== Written instruction ==
Answer these from the patch header below:
(a) Which mainline version does it give?
(b) When a problem is found for at least one connection of a link group, what is terminated?
(c) How many insertions and deletions does the change summary report in total?

Blob Blame History Raw
From: Stefan Raspl <raspl@linux.ibm.com>
Subject: net/smc: check for healthy link group resp. connections
Patch-mainline: v4.16-rc1
Git-commit: 1a0a04c7a82c4c4667ab5a9660dc37f6d365d9d3
References: FATE#325694, LTC#167874, bsc#1113480

Summary:     net/smc: SMC-R MVP
Description: Add latest upstream patches to push SMC-R to the MVP level

Upstream-Description:

             net/smc: check for healthy link group resp. connections

             If a problem for at least one connection of a link group is detected,
             the whole link group and all its connections are terminated.
             This patch adds a check for healthy link group when trying to reserve
             a work request, and checks for healthy connections before starting
             a tx worker.

             Signed-off-by: Ursula Braun <ubraun@linux.vnet.ibm.com>
             Signed-off-by: David S. Miller <davem@davemloft.net>

Signed-off-by: Stefan Raspl <raspl@linux.ibm.com>
Acked-by: Petr Tesarik <ptesarik@suse.com>
---
 net/smc/smc_cdc.c  |    9 +++++++--
 net/smc/smc_diag.c |    6 ++++--
 net/smc/smc_tx.c   |   15 ++++++++++++---
 net/smc/smc_wr.c   |   11 ++++++-----
 4 files changed, 29 insertions(+), 12 deletions(-)

== Data ==
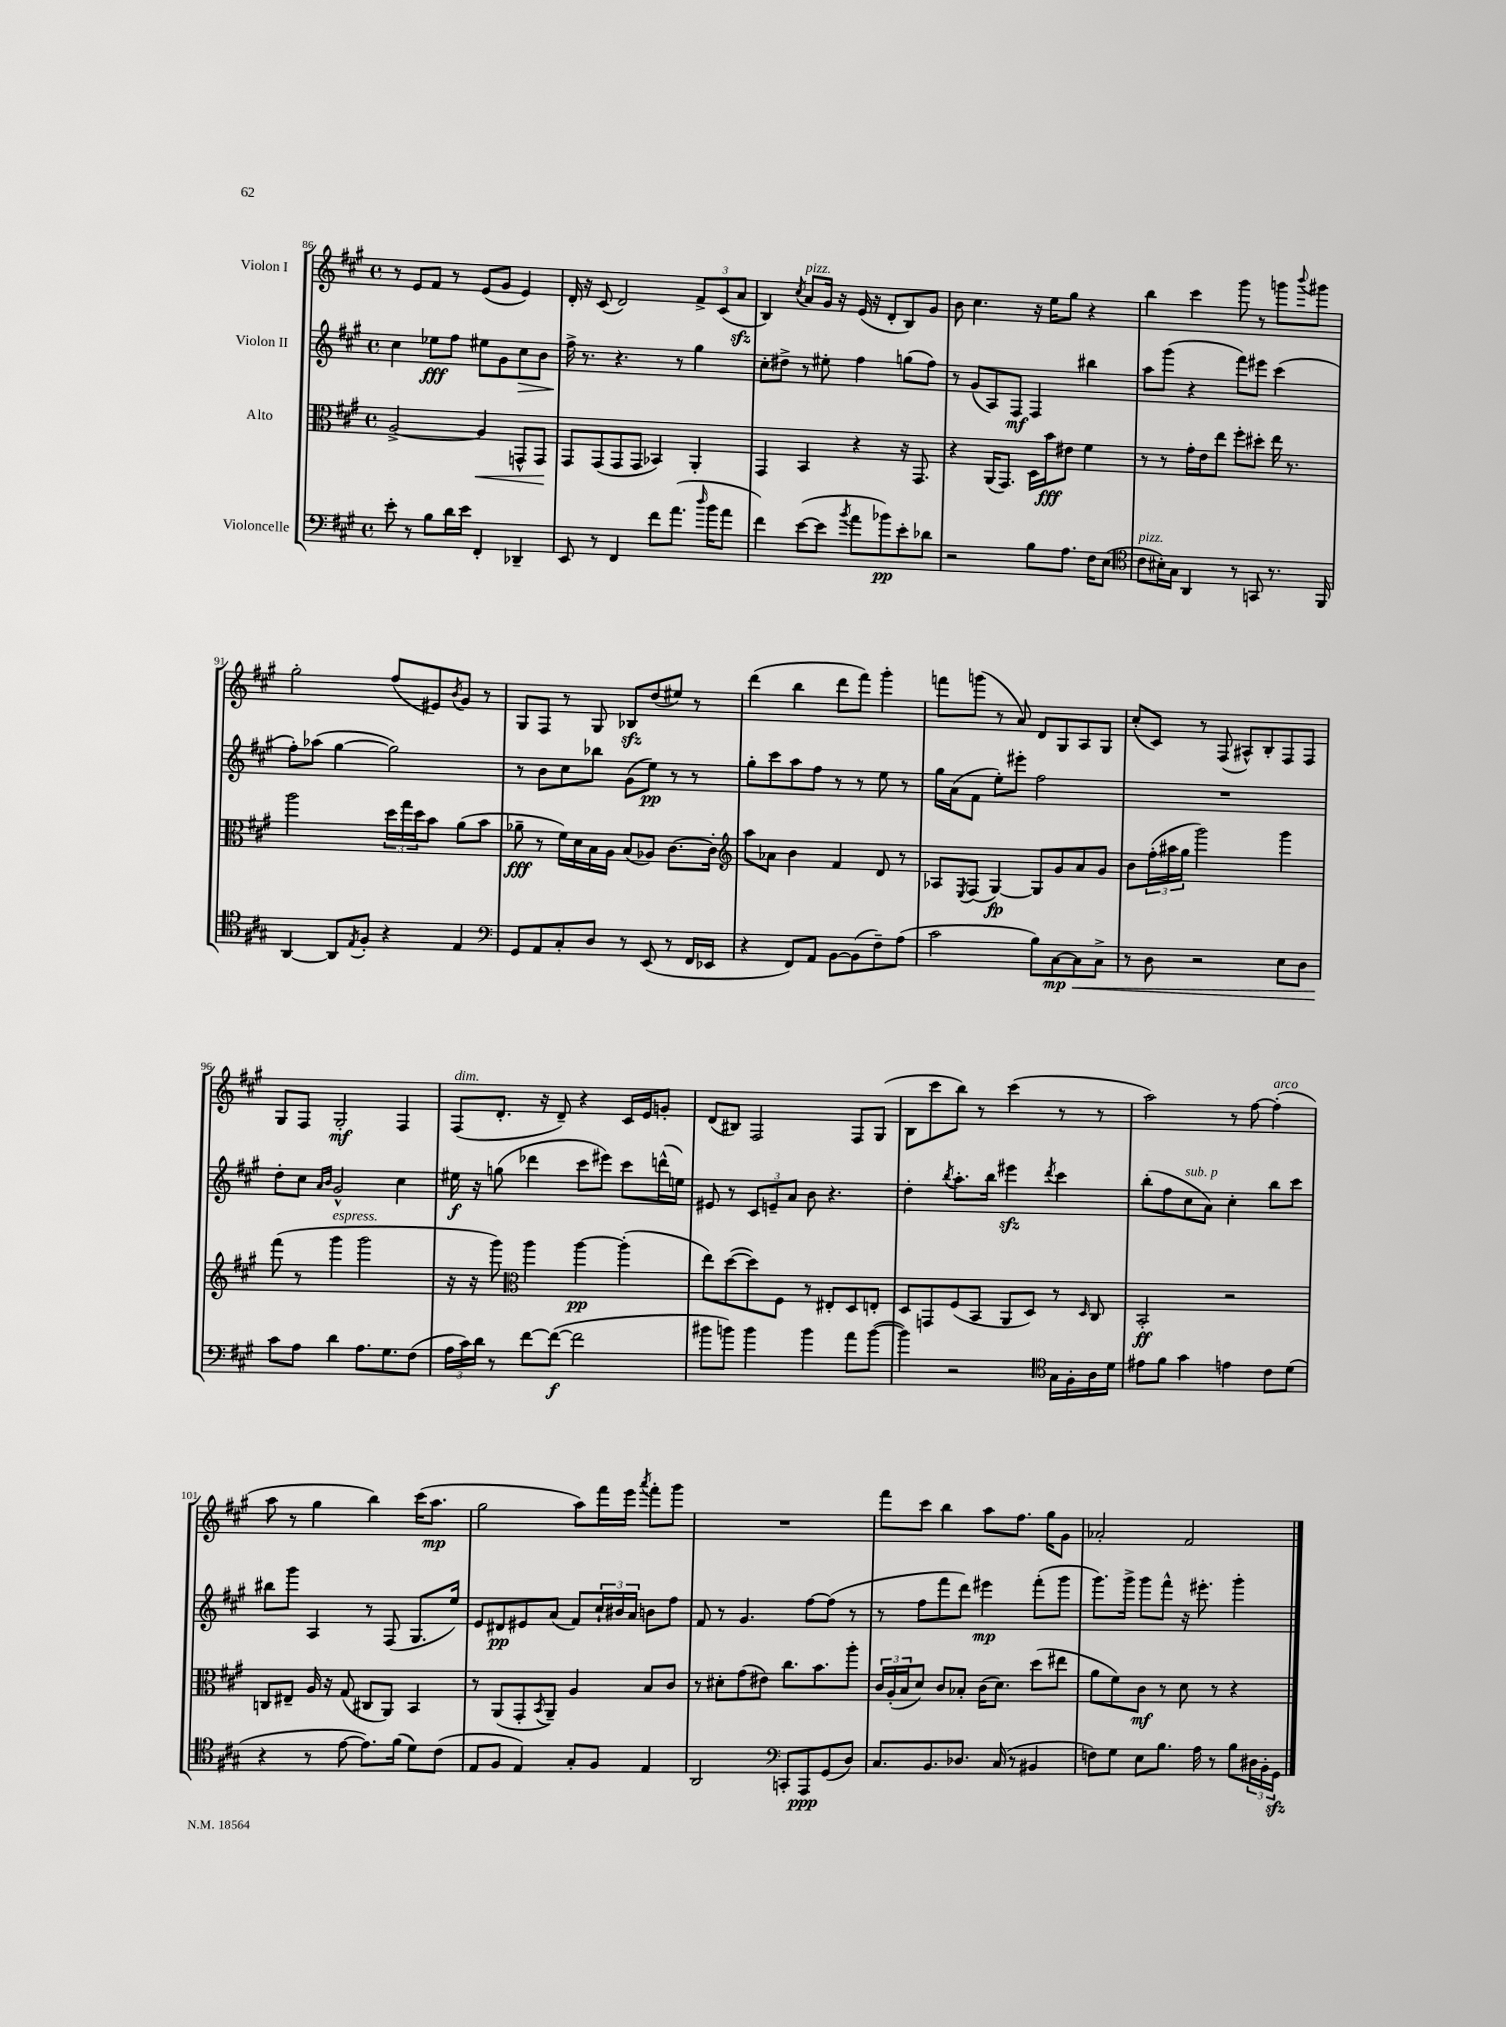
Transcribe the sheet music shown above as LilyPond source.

<<
\new StaffGroup <<
\new Staff = "s0" \with { instrumentName = "Violon I" } {
    \clef treble \key a \major \defaultTimeSignature \time 4/4
    r8 e'8 fis'8 r8 e'8( gis'8 e'4) |
    d'16-. r16 cis'8( d'2) \tuplet 3/2 { fis'8-> cis'8( a'8\sfz } |
    b4) \acciaccatura { cis''8 } a'8^\markup { \italic "pizz." } gis'16 r16 e'16( r16 d'8-. b8) gis'8 |
    b'8 cis''4. r16 e''16 gis''8 r4 |
    b''4 cis'''4 gis'''8 r8 g'''8 \appoggiatura { b'''8 } gis'''8 |
    gis''2-. fis''8( eis'8) \acciaccatura { b'8 } gis'8 r8 |
    gis8 fis8 r8 gis8 bes8\sfz d''8( eis''8) r8 |
    d'''4( b''4 d'''8 fis'''8) gis'''4-. |
    f'''8 g'''8( r8 a'8) d'8 gis8 a8 gis8 |
    cis''8-.( cis'8) r8 fis8( ais8-^) b8-. fis8 fis8 |
    gis8 fis8 gis2-.\mf fis4 |
    fis8^\markup { \italic "dim." }( d'8.-. r16 d'8--) r4 cis'16 e'16 g'8-. |
    d'8( bis8) fis2 fis8 gis8( |
    b8 cis'''8 b''8) r8 cis'''4( r8 r8 |
    a''2) r8 fis''8~ fis''4-.^\markup { \italic "arco" }( |
    a''8 r8 gis''4 b''4) cis'''16( a''8.\mp |
    gis''2 a''8) fis'''16 e'''16 \acciaccatura { a'''8 } fis'''8-. gis'''8 |
    R1 |
    fis'''8 cis'''8 b''4 a''8 fis''8. gis''16 gis'8 |
    aes'2-. fis'2 \bar "|." |
}
\new Staff = "s1" \with { instrumentName = "Violon II" } {
    \clef treble \key a \major \defaultTimeSignature \time 4/4
    cis''4 ees''8\fff fis''8 eis''8 gis'8 cis''8\> b'8 |
    fis''16->\! r8. r4. r8 gis''4 |
    cis''8-. dis''8-> r8 eis''8-. fis''4 g''8( fis''8) |
    r8 gis'8( a8) fis8\mf fis4 bis''4 |
    a''8 gis'''8( r4 fis'''8) eis'''8 cis'''4( |
    fis''8-.) aes''8( gis''4~ gis''2) |
    r8 b'8 cis''8 bes''8 gis'8( e''8\pp) r8 r8 |
    gis''8-. cis'''8 a''8 fis''8 r8 r8 e''8 r8 |
    gis''16 a'16( fis'8 e''8-.) eis'''8-. fis''2 |
    R1 |
    d''8-. cis''8 \grace { a'16 b'16 } gis'2-^ cis''4 |
    eis''16\f r16 g''8( des'''4 cis'''8 eis'''8) cis'''8 d'''16-^( e''16) |
    eis'8 r8 \tuplet 3/2 { cis'8 e'8-- a'8 } b'8 r4. |
    d''4-. \acciaccatura { b''8 } a''8.-. b''16 eis'''4\sfz \acciaccatura { d'''8 } cis'''4 |
    b''8-.( fis''8 cis''8^\markup { \italic "sub. p" } a'8) cis''4-. b''8 cis'''8 |
    bis''8 gis'''8 a4 r8 fis8( gis8. e''16) |
    e'8 dis'8\pp eis'8 a'8( fis'8) \tuplet 3/2 { cis''16-! bis'16 a'16 } b'8 fis''8 |
    fis'8 r8 gis'4. fis''8~ fis''8( r8 |
    r8 fis''8 fis'''8 d'''8) eis'''4\mp fis'''8-.( gis'''8 |
    gis'''8.) gis'''16-> gis'''8 fis'''8-^ r16 eis'''8.-. gis'''4-. \bar "|." |
}
\new Staff = "s2" \with { instrumentName = "Alto" } {
    \clef alto \key a \major \defaultTimeSignature \time 4/4
    a2~-> a4\< g,8-^ g,8\! |
    gis,8 gis,8( gis,8 gis,8 bes,4) a,4-. |
    gis,4 b,4 r4 r16 gis,8. |
    r4 a,16( gis,8.) d16 b'16\fff eis'8 fis'4 |
    r8 r8 gis'16-. e'16 e''8 fis''8-. dis''8-. e''16 r8. |
    a''2 \tuplet 3/2 { d''16 gis''16 d''16 } b'8 a'8( b'8 |
    aes'8--\fff r8 fis'16) d'16 b16 a16 b8( aes8) cis'8.~ cis'16-. |
    \clef treble a''8 aes'8 b'4 fis'4 d'8 r8 |
    aes8 \acciaccatura { e8 } fis8( gis4~\fp) gis8 gis'8 a'8 gis'8 |
    b'8 \tuplet 3/2 { fis''16-.( ais''16 gis''16 } gis'''2) gis'''4 |
    fis'''8( r8 gis'''4^\markup { \italic "espress." } gis'''2 |
    r16 r16 gis'''8) \clef alto a''4 a''4~\pp a''4-.( |
    e''8) d''8~( d''8) fis8 r8 eis8-. d8 e8-. |
    d8 g,8 fis8( b,8 a,8 d8) r8 \grace { d16 } cis8 |
    b,2-.\ff r2 |
    c8 eis8-- a16 r16 gis8( cis8 a,8) b,4 |
    r8 a,8( gis,8-. \acciaccatura { b,8 } a,8--) a4 b8 cis'8 |
    r8 dis'8-. gis'8( eis'8) cis''8. b'8. a''8-. |
    \tuplet 3/2 { cis'16 a16-.( b16 } d'8) cis'8 bes8-. cis'16( d'8.) d''8( eis''8 |
    a'8 fis'8) cis'8\mf r8 d'8 r8 r4 \bar "|." |
}
\new Staff = "s3" \with { instrumentName = "Violoncelle" } {
    \clef bass \key a \major \defaultTimeSignature \time 4/4
    e'8-. r8 b8 d'16 e'16 fis,4-. des,4-- |
    e,8 r8 fis,4 fis'8 a'8.( \grace { d''16 } b'16 a'8 |
    fis'4) e'8~( e'8 \acciaccatura { b'8 } a'8 bes'8\pp) e'8-. des'8 |
    r2 b8 a8. fis16 e8( |
    \clef tenor cis'8^\markup { \italic "pizz." } bis16-.) gis16 a,4 r8 g,8 r8. fis,16 |
    a,4~ a,8 \acciaccatura { e8 } fis8-. r4 e4 |
    \clef bass gis,8 a,8 cis8-. d8 r8 e,8( r8 fis,16 ees,16 |
    r4 fis,8) a,8 b,8~ b,8( fis8--) a8( |
    cis'2 b8) cis8~\mp cis8\< cis8-> |
    r8 d8 r2 e8 d8 |
    cis'8\! a8 d'4 a8. gis8. fis8( |
    \tuplet 3/2 { a16 cis'16) d'16 } r8 fis'8~ fis'8~\f( fis'2 |
    bis'8 b'8) b'4 b'4 a'8 b'8~( |
    b'4) r2 \clef tenor gis16 fis16-. a16 d'16 |
    eis'8 fis'8 gis'4 e'4 cis'8 d'8( |
    r4 r8 e'8~ e'8.) fis'16( d'8) cis'8( |
    e8 fis8 e4) gis8-. fis8 e4 |
    a,2 \clef bass c,8-. a,,8\ppp gis,8( d8) |
    cis8. b,8. des8. cis16( r8 bis,4 |
    f8) gis8 e8 b8. a16 r8 b8 \tuplet 3/2 { dis16 b,16-. gis,16\sfz } \bar "|." |
}
>>
>>
\layout { \context { \Score currentBarNumber = #86 } }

== Exercise output ==
(a) v4.16-rc1
(b) The whole link group and all its connections.
(c) 29 insertions and 12 deletions.